Fundação Oswaldo Cruz (Fiocruz)
“Diversos medicamentos têm sido testados como alternativas terapêuticas, incluindo a cloroquina e seu análogo farmacológico, a hidroxicloroquina. No entanto, os estudos publicados até o momento ainda não foram capazes de gerar evidências científicas conclusivas sobre a eficácia desses ou de outros fármacos no tratamento da Covid-19. Em pesquisas que envolveram especificamente o uso da cloroquina/hidroxicloroquina, não foi observado um quadro de melhora dos pacientes e seus autores relatam um aumento de efeitos adversos provocados pelo uso do medicamento, como maior incidência de falência cardíaca em função de sua toxicidade.
A Fiocruz acredita que, apenas com a adoção medidas baseadas em evidências científicas, será possível avançar de forma segura no enfrentamento dessa doença.

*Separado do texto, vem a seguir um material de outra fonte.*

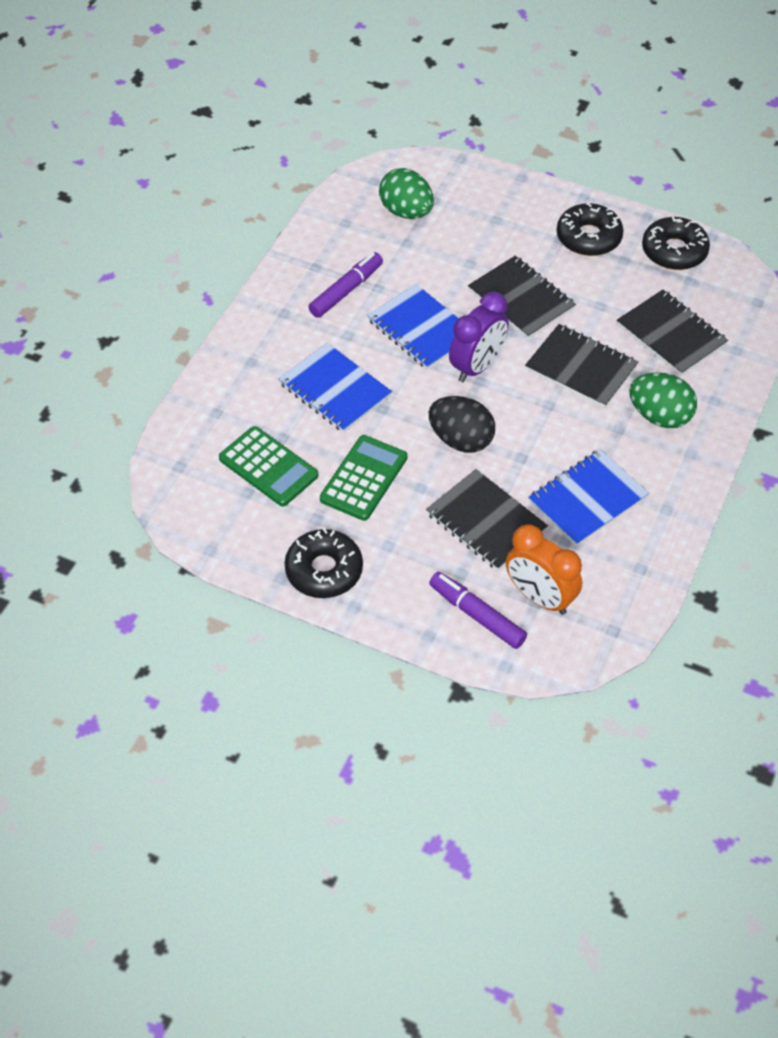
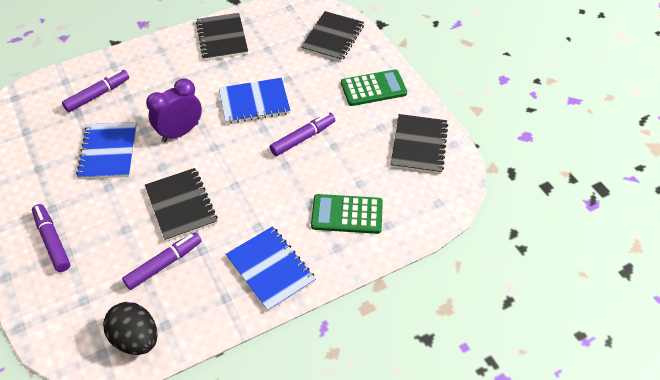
black donut: [284,528,363,598] [557,202,624,256] [642,217,710,270] = 3 -> none = 0
green egg: [379,168,434,219] [629,372,697,428] = 2 -> none = 0
orange clock: [506,524,582,615] = 1 -> none = 0
purple marker: [308,252,383,318] [429,572,527,649] = 2 -> [32,204,70,272] [62,70,129,112] [122,232,202,290] [270,113,335,156] = 4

Por isso, a Fundação coordena no Brasil, em parceria com o Ministério da Saúde, um esforço mundial, por meio do Solidarity, um estudo coordenado pela Organização Mundial de Saúde (OMS), para a busca de uma resposta rápida sobre que medicamentos poderiam ser eficazes no tratamento da Covid-19. Trata-se de um ensaio clínico multicêntrico, randomizado e adaptativo, permitindo que, ao longo do curso do estudo e, com o surgimento de novas evidências científicas, haja alteração das propostas terapêuticas, com inclusão ou exclusão de medicamentos. Em uma primeira etapa, o Solidarity incluirá a hidroxicloroquina, o Remdesivir, a combinação liponavir e ritonavir, isolado ou combinado ao Interferon Beta 1a.”
Julio Croda, infectologista da Fiocruz, e ex-diretor do Departamento de Imunização e Doenças Transmissíveis do Ministério da Saúde na gestão do ex-ministro Luiz Henrique Mandetta
“O protocolo é uma armadilha para o médico que está na linha de frente [de combate à pandemia]. Haverá pressão popular para a prescrição do medicamento pelo médico, mas o próprio ministério condiciona a uma série de medidas, que não tem como aplicar no dia a dia, como o monitoramento eletrocardiográfico. O protocolo também é diferente do parecer do Conselho Federal de Medicina (CFM), que fala sobre o uso em casos confirmados — o Ministério da Saúde não explicita isso.
O que vai acontecer é que muitos médicos vão prescrever indiscriminadamente, não vão se atentar à nota publicada no protocolo do Ministério da Saúde ou à recomendação do CFM para usar em casos confirmados, e depois que o paciente tiver um problema associado ao medicamento, o médico poderá ser responsabilizado legalmente porque não está de acordo com o CFM, nem com o protocolo do Ministério da Saúde. Não é uma droga para ser usada na suspeita de um caso, nem pela população. Minha preocupação maior é que esta droga não tem evidências científicas e há literatura que inclusive condena o uso.”
Natália Pasternak, bióloga formada pela Universidade de São Paulo (USP), PhD com pós-doutorado em Microbiologia
“Esta é uma situação absurda. A gente tem inúmeros trabalhos mostrando que a hidroxicloroquina não é eficiente no tratamento em nenhuma etapa da Covid-19. Essa mudança de protocolo vai trazer um uso precoce do medicamento sem nenhuma fundamentação científica.
Nós temos trabalhos em modelo animal, e é assim que se testa um medicamento. Devido ao hype e à pressão da população pela droga, as pessoas começaram a testar em humanos, e foi passada uma impressão errada de que o medicamento pudesse funcionar. Primeiro testaram em células, células genéricas, uma linhagem fácil de manipular em laboratório, e funcionou a cloroquina, mas isso não quer dizer que funcionaria em outras células e em animais. E foi exatamente isso que os outros testes mostraram: que não funciona.
Você passa a testar em animais e a hidroxicloroquina não funciona. Inclusive, quando passa a ser usada em animais ela aumentou a replicação [do coronavírus]. Também testaram em células-alvo, células do trato respiratório, e também não funcionou. Foi testado em macacos, camundongos, em todos os estágios da doença. Não foi capaz de reduzir a carga viral”.